Presenter  Elena Dobrolyubova
Abstract  
  
Ensuring the public safety and limiting administrative barriers have been the two core objectives of the most reforms in the area of business inspections and regulatory enforcement for the past decade or so. However, measuring these efforts has proved quite challenging both in OECD countries, and in Russia. Unlike in the areas of financial management, public services, or procurement, there is little cross-country comparative data on business inspections which could suggest whether a country is doing well on one or another area subject to state control (with some exceptions, such as tax and customs control, which still seem to confirm the general rule). There is also no common framework for measuring the effectiveness and efficiency of business inspections activity, while some approaches to good practices have been proposed only recently by the OECD.
This debate is highly relevant to the Russian public administration reform agenda where improving the performance of regulatory enforcement bodies has been taken as a strategic priority. Achieving the objective of this reform would call for re-inventing the performance framework of the government inspections bodies, which is currently fragmented and inconsistent and has a significant bias on sanctions rather than on ultimate outcomes of safe public environment ensured at a reasonable cost.
The objective of this paper is to develop a framework for defining and evaluating both the effectiveness and the efficiency in the area of regulatory enforcement and to apply this framework to several areas of inspection activities (such as occupational and food safety) in Russia.

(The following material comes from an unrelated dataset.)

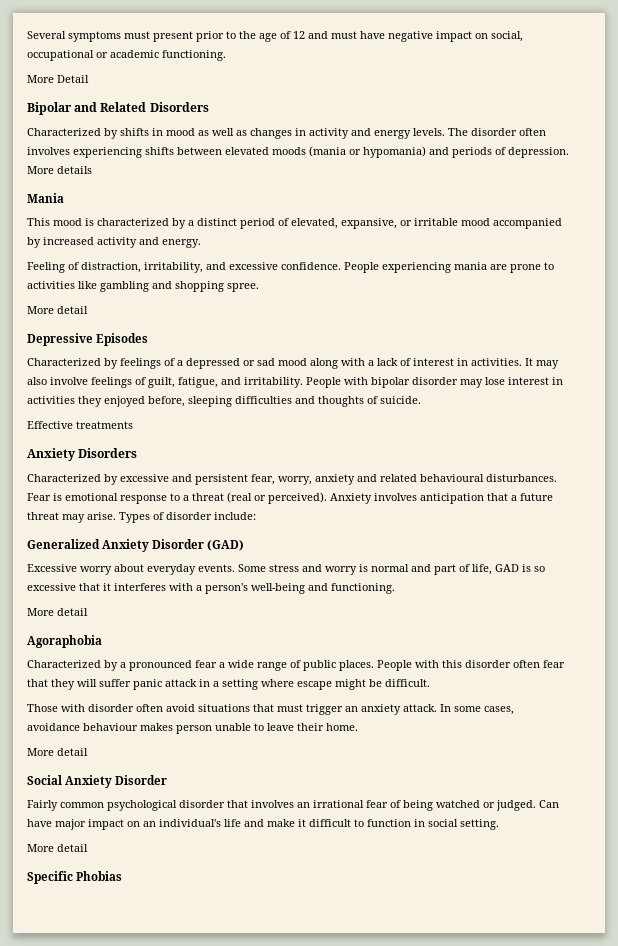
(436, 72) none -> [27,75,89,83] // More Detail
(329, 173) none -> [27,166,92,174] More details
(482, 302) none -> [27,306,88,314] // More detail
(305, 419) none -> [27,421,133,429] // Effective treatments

The paper first reviews the existing approaches to measuring performance of government inspection bodies both in selected OECD countries (based on both literature review and practical examples). It then focuses on formulating the general framework for evaluating performance of regulatory enforcement bodies. Based on this framework, an evaluation of effectiveness and efficiency of government inspection bodies in selected sectors is conducted with benchmarking to international examples, as far as comparative data permits.
The paper is based on both qualitative analytical methods (such as literature review and case study) and quantitative methods (such as sociological surveys and statistical research).
The results of the analysis suggest that evaluating performance of business inspections should include all steps for minimizing risks and losses in the controlled area – from prevention of violations (reducing risks) to ensuring the reimbursement, should the risk event happen. While a number of factors influence the outcomes of the inspection process (with government bodies being only one factor), a multi-layer performance framework including outcomes, intermediate results, and outputs should be used. Implementing such framework requires efforts on collecting the data independent from the authority which is subject to evaluation, however, the public sector innovations and the ICT use could help in meeting such data requirements. The performance framework should factor in the actual administrative costs associated with regulatory inspections, both on the business and on the budget side.